## Source data
:::::
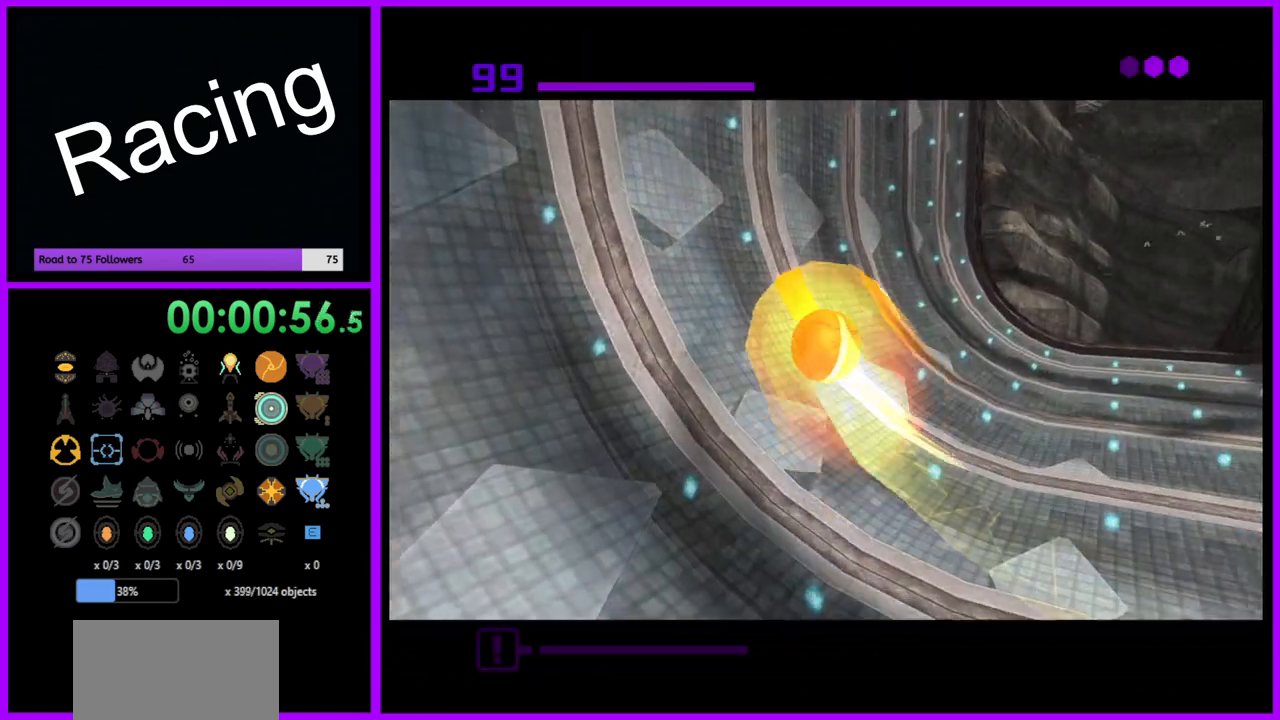
{"buttons": ["B"], "left_stick": "center", "right_stick": "center", "events": [[50, "left_stick", "up-left"], [233, "B", "down"], [317, "left_stick", "center"]]}
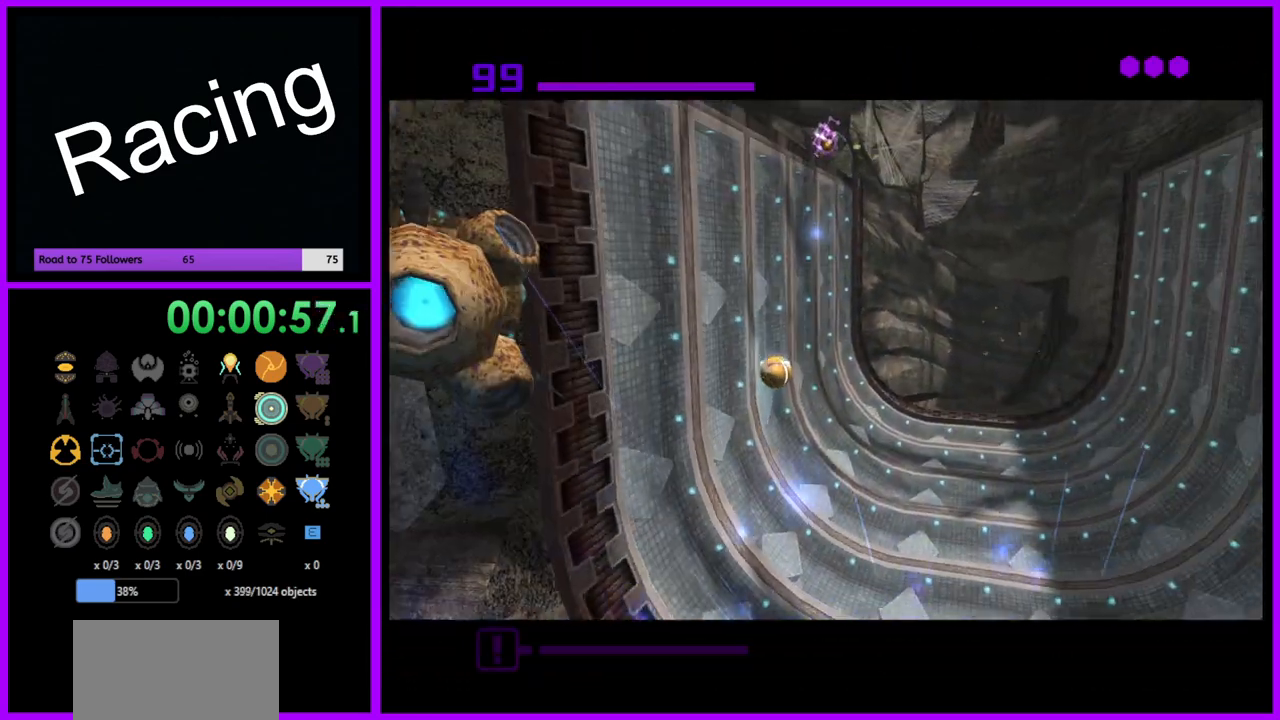
{"buttons": ["B"], "left_stick": "right", "right_stick": "center", "events": [[67, "left_stick", "down-right"], [317, "left_stick", "right"]]}
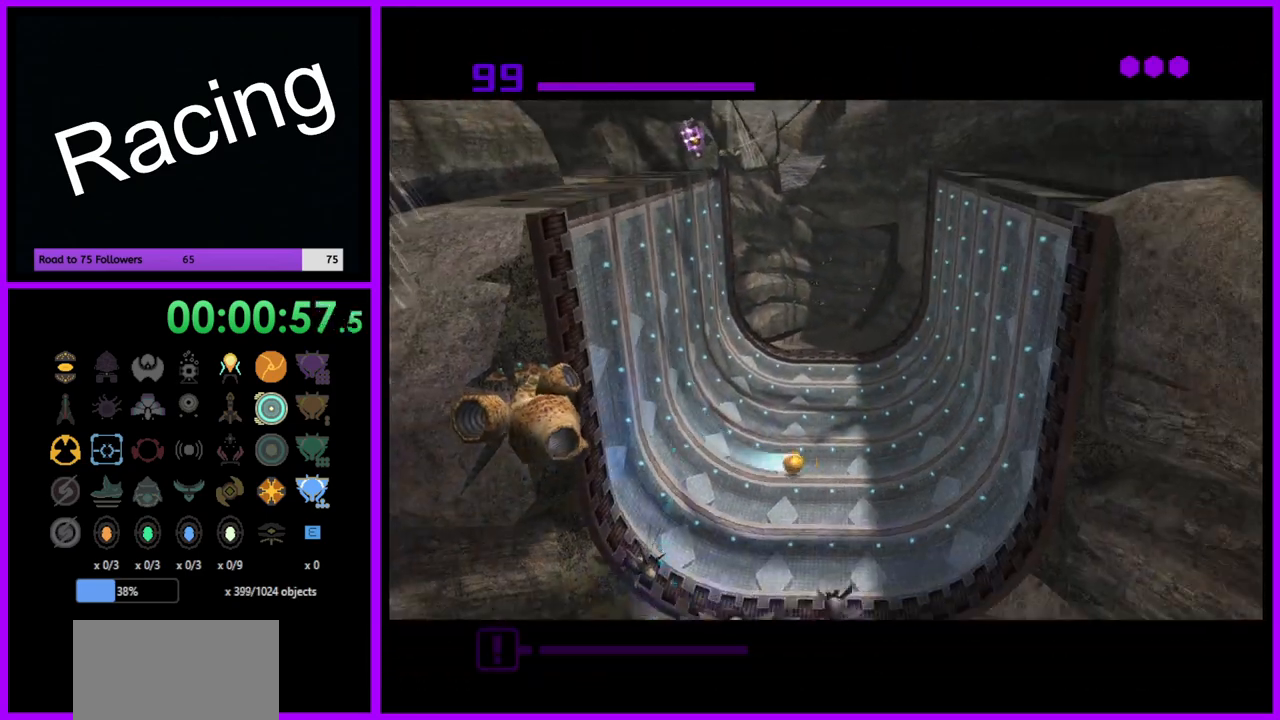
{"buttons": [], "left_stick": "center", "right_stick": "center", "events": [[50, "B", "up"], [133, "left_stick", "center"]]}
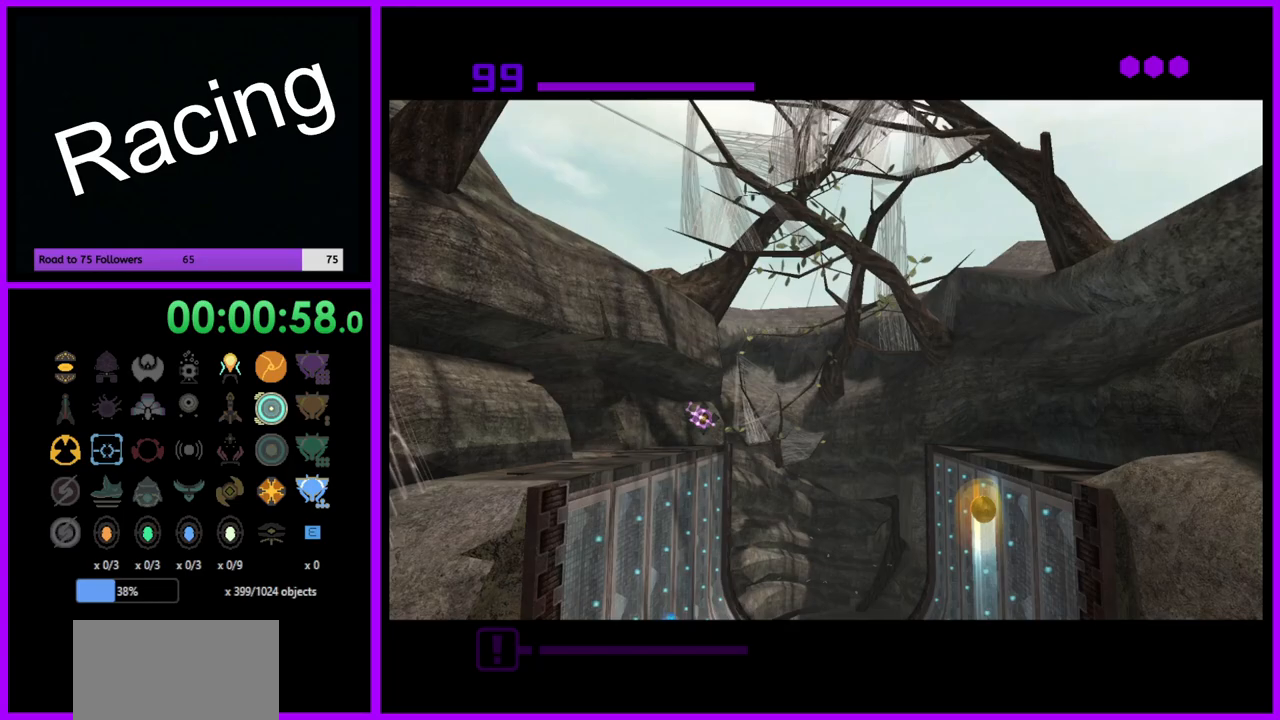
{"buttons": ["B"], "left_stick": "center", "right_stick": "center", "events": [[50, "B", "down"]]}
:::::
## Aim of the exercise
Please set down the lines above word for word and leave out the pictures.

## Reply
{"buttons": ["B"], "left_stick": "center", "right_stick": "center", "events": [[50, "left_stick", "up-left"], [233, "B", "down"], [317, "left_stick", "center"]]}
{"buttons": ["B"], "left_stick": "right", "right_stick": "center", "events": [[67, "left_stick", "down-right"], [317, "left_stick", "right"]]}
{"buttons": [], "left_stick": "center", "right_stick": "center", "events": [[50, "B", "up"], [133, "left_stick", "center"]]}
{"buttons": ["B"], "left_stick": "center", "right_stick": "center", "events": [[50, "B", "down"]]}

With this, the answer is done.